Mining Report Glückauf: Where are there similarities and where are there differences between the raw materials industry in Germany and in Russia, and what is of particular concern to you at this conference?
Peter von Hartlieb: The exports from North Rhine-Westphalia to Russia have increased again in 2019, and admittedly to over 7 % of the total exports of around 4.9 bn € from the German mining supply sector, which the network naturally cooperates with. Coal is and always has been considered a basic source of heat and energy generation in Russia. The Siberian Coal Energy Company (SUEK), the largest coal mining company in the country, speaks of a stable market situation both in Russia and the other nine CIS countries, as well as a clearly growing market. The signs point to expansion and further export-related success for our long-term processes, from surveying through to recultivation.
My concern with regard to the practically oriented working groups of the raw materials conference is to create a sustainable overarching network in which an ongoing exchange of ideas and experiences relating to the raw materials industry in Russia can take place. The topics and orientation of my working group “Digitalisation in the raw materials industry” guarantee a high level of practical relevance. Background experience of projects or from the day-to-day business of the working group members is supplemented by the expertise of representatives from the scientific field, industry associations or selected service providers.

MRG: A key topic of the conference, from which a workshop moderated by yourself has emerged, is digitalisation. What expertise does North Rhine-Westphalia and Russia possess in this regard and which synergies can be established or expanded on?
Von Hartlieb: Many companies from the mining supply sector in North Rhine-Westphalia and a number of medium-sized service providers have been dealing with topics relating to automation for around 40 years now. For several years, projects have been launched under the umbrella term of “digitalisation”, yet in many cases these have hardly been connected to one another up until now. It is precisely this area that corporate managers within the sector and ourselves – along with many Russian companies, as well – are addressing in order to press ahead with digital transformation with a uniform vision and strategy. This transformation can only occur if, firstly, all employees are involved and, secondly, the projects are moderated by an independent, neutral body to begin with. The scientific knowledge of both parties plays an important role here, since it ensures that access to projects remains manufacturer-independent and affordable.

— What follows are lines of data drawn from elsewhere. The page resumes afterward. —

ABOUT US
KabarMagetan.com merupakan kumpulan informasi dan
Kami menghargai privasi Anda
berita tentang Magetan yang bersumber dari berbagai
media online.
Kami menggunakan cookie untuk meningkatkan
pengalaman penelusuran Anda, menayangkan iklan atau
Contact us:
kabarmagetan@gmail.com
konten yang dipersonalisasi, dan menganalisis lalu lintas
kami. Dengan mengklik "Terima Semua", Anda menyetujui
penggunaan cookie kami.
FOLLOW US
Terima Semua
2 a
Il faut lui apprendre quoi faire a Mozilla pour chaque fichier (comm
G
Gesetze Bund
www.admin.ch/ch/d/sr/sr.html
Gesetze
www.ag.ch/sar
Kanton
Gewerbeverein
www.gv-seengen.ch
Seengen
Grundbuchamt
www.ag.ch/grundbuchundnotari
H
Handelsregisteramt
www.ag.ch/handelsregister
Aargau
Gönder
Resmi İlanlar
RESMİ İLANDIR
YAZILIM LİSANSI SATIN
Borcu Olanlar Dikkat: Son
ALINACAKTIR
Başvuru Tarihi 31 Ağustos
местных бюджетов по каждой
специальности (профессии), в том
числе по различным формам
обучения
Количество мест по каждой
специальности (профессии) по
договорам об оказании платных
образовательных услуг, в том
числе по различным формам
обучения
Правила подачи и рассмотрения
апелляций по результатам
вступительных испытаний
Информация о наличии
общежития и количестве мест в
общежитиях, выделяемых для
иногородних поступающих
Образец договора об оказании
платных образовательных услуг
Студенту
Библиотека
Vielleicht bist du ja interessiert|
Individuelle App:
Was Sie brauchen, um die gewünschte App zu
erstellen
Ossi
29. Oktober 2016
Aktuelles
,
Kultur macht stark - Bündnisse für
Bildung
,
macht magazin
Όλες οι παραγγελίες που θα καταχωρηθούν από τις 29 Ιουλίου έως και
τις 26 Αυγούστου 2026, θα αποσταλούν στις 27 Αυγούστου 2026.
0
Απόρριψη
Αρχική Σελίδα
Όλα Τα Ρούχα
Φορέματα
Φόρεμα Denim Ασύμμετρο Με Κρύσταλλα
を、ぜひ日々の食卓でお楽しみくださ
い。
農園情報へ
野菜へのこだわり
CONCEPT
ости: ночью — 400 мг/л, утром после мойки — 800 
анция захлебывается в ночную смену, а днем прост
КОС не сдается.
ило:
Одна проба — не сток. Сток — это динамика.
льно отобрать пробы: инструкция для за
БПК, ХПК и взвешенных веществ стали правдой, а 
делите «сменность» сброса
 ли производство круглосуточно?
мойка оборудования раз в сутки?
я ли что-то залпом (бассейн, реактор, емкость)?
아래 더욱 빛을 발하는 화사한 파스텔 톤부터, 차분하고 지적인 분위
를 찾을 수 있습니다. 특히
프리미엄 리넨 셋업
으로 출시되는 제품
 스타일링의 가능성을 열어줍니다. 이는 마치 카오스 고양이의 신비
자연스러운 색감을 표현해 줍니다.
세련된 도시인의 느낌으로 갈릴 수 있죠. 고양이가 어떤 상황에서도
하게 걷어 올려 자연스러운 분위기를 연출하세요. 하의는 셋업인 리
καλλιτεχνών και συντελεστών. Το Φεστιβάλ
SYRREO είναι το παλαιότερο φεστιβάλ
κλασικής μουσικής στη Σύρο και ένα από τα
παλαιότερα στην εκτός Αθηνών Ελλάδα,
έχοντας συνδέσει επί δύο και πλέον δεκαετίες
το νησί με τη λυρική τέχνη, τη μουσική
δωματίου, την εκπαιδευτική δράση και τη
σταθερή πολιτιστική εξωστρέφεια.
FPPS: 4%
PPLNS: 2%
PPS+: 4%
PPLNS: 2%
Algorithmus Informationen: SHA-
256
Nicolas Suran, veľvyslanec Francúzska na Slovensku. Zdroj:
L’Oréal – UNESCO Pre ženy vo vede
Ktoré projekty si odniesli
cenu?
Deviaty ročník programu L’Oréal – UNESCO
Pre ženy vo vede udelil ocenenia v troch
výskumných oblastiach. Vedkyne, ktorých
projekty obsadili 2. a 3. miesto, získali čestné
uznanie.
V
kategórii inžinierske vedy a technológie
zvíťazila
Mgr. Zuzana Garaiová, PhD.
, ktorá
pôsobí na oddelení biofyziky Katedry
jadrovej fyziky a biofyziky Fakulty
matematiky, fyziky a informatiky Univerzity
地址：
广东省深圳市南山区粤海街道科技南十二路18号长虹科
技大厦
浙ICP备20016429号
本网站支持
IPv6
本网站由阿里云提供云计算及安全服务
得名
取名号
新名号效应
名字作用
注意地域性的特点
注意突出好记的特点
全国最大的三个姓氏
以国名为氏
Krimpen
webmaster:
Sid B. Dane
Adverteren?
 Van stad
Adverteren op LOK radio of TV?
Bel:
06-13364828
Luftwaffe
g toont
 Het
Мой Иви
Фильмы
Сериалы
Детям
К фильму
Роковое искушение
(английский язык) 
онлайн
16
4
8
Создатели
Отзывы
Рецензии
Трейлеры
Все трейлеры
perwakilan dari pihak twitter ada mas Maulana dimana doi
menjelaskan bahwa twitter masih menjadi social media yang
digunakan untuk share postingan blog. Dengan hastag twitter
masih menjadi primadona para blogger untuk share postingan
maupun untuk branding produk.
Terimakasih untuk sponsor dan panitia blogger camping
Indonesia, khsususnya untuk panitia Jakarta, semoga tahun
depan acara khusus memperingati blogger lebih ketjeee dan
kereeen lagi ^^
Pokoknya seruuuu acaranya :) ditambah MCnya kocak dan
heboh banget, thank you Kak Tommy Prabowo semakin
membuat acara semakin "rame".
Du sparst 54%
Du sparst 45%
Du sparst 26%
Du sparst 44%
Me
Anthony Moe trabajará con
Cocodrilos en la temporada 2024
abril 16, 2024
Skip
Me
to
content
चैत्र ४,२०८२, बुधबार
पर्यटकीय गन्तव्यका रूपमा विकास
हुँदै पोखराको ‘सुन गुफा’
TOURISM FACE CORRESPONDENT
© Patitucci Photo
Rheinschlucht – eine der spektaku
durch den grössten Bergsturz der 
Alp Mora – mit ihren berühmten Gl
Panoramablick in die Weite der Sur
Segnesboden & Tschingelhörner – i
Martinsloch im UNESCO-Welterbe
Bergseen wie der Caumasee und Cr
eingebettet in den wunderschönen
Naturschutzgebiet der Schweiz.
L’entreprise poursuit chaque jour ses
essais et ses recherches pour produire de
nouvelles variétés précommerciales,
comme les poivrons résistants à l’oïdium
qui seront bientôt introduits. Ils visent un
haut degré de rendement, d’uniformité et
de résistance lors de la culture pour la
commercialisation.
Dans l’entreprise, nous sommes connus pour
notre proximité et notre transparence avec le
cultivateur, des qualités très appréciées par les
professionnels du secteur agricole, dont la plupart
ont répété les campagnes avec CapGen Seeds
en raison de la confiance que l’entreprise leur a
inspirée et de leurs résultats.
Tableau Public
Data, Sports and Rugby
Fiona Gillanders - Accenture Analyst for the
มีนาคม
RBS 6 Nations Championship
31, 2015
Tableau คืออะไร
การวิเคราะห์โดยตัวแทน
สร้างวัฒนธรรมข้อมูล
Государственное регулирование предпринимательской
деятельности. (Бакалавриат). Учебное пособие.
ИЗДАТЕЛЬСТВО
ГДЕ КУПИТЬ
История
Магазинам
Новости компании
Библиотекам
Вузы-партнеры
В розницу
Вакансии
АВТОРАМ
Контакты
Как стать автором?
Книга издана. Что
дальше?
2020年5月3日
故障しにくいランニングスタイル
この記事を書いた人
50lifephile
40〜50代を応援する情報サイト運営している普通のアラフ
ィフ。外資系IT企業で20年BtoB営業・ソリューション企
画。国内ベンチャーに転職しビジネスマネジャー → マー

MRG: What is the long-term goal for collaboration with Russia and where do you see potential?
Von Hartlieb: The entry into the market and establishment of a sales network in Russia require thorough preparation and targeted planning, as otherwise difficulties and problems are almost a matter of course – even if these are circumstances that we have essentially been familiar with for decades. Due to its industrial, energy and export policies, Russia offers a vast and steadily growing sales market for technologies that we no longer require at home, since the underground hard coal mining market there was phased out towards the end of 2018. Its potential for growth in Russia has not yet been exhausted by a long way, however – on the contrary, it continues to develop sustainably. Consequently, as specialists in efficiency, cost effectiveness and safety, we intend to work on future projects in the raw materials segment there on the basis of mutual respect and equal footing.